─── Material provided ───

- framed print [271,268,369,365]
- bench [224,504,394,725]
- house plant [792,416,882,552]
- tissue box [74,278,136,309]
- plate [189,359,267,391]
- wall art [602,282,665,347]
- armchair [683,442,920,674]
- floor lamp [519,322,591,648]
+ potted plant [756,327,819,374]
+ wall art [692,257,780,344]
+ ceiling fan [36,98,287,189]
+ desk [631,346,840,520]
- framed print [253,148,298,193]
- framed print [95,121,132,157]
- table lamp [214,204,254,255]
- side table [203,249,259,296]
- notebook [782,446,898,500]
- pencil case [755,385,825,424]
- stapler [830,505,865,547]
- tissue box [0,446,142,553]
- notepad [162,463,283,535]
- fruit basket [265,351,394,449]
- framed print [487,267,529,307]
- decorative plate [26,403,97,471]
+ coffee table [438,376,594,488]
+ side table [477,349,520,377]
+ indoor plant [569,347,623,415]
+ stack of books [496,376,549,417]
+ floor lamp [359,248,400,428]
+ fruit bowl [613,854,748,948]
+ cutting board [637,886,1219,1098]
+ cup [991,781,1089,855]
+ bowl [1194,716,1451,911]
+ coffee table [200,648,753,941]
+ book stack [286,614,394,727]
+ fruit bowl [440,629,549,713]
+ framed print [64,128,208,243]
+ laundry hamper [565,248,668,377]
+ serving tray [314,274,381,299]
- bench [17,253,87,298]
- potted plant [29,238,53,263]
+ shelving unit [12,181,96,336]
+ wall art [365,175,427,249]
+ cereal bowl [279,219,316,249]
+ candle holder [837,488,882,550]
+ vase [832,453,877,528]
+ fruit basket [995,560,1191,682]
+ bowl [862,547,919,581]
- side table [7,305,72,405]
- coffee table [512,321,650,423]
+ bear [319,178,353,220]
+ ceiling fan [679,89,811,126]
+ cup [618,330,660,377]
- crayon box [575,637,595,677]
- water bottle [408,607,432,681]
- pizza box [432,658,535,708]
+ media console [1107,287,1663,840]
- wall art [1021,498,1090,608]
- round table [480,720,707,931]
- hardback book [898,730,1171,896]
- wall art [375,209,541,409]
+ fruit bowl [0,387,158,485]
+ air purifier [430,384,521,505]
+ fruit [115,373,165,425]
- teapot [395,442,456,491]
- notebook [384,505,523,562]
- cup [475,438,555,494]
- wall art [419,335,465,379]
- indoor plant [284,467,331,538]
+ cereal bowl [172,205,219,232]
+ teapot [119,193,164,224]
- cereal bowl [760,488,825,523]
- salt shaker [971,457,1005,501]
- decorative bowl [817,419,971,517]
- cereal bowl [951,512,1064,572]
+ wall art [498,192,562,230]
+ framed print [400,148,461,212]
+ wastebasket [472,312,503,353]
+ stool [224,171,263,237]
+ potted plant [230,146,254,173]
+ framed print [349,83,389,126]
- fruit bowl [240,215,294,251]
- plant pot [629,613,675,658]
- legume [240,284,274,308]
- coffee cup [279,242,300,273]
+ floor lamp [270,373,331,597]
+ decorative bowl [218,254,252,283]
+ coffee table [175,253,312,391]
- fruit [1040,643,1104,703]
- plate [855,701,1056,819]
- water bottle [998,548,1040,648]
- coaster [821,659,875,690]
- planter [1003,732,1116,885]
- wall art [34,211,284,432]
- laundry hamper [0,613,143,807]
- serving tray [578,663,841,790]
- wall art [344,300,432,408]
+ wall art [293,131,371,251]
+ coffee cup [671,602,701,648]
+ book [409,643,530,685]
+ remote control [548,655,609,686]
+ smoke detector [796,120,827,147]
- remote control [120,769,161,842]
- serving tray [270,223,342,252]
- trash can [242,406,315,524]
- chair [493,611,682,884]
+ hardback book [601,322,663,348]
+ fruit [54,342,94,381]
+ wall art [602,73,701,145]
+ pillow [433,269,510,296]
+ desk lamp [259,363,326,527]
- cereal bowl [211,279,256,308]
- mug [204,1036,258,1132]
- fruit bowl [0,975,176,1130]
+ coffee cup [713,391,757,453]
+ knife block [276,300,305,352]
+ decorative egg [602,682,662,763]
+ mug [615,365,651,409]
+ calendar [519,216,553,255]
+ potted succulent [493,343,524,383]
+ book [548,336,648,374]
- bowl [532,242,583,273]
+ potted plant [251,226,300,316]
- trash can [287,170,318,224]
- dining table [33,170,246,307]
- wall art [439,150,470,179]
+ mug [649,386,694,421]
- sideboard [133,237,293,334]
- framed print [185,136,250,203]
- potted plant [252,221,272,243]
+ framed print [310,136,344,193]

───

- **What to do**
Your answer should consist solely of the lines above from the line with "book stack [286,614,394,727]" to the line with "- planter [1003,732,1116,885]", both included, reproduced exactly.

- **Answer space**
+ book stack [286,614,394,727]
+ fruit bowl [440,629,549,713]
+ framed print [64,128,208,243]
+ laundry hamper [565,248,668,377]
+ serving tray [314,274,381,299]
- bench [17,253,87,298]
- potted plant [29,238,53,263]
+ shelving unit [12,181,96,336]
+ wall art [365,175,427,249]
+ cereal bowl [279,219,316,249]
+ candle holder [837,488,882,550]
+ vase [832,453,877,528]
+ fruit basket [995,560,1191,682]
+ bowl [862,547,919,581]
- side table [7,305,72,405]
- coffee table [512,321,650,423]
+ bear [319,178,353,220]
+ ceiling fan [679,89,811,126]
+ cup [618,330,660,377]
- crayon box [575,637,595,677]
- water bottle [408,607,432,681]
- pizza box [432,658,535,708]
+ media console [1107,287,1663,840]
- wall art [1021,498,1090,608]
- round table [480,720,707,931]
- hardback book [898,730,1171,896]
- wall art [375,209,541,409]
+ fruit bowl [0,387,158,485]
+ air purifier [430,384,521,505]
+ fruit [115,373,165,425]
- teapot [395,442,456,491]
- notebook [384,505,523,562]
- cup [475,438,555,494]
- wall art [419,335,465,379]
- indoor plant [284,467,331,538]
+ cereal bowl [172,205,219,232]
+ teapot [119,193,164,224]
- cereal bowl [760,488,825,523]
- salt shaker [971,457,1005,501]
- decorative bowl [817,419,971,517]
- cereal bowl [951,512,1064,572]
+ wall art [498,192,562,230]
+ framed print [400,148,461,212]
+ wastebasket [472,312,503,353]
+ stool [224,171,263,237]
+ potted plant [230,146,254,173]
+ framed print [349,83,389,126]
- fruit bowl [240,215,294,251]
- plant pot [629,613,675,658]
- legume [240,284,274,308]
- coffee cup [279,242,300,273]
+ floor lamp [270,373,331,597]
+ decorative bowl [218,254,252,283]
+ coffee table [175,253,312,391]
- fruit [1040,643,1104,703]
- plate [855,701,1056,819]
- water bottle [998,548,1040,648]
- coaster [821,659,875,690]
- planter [1003,732,1116,885]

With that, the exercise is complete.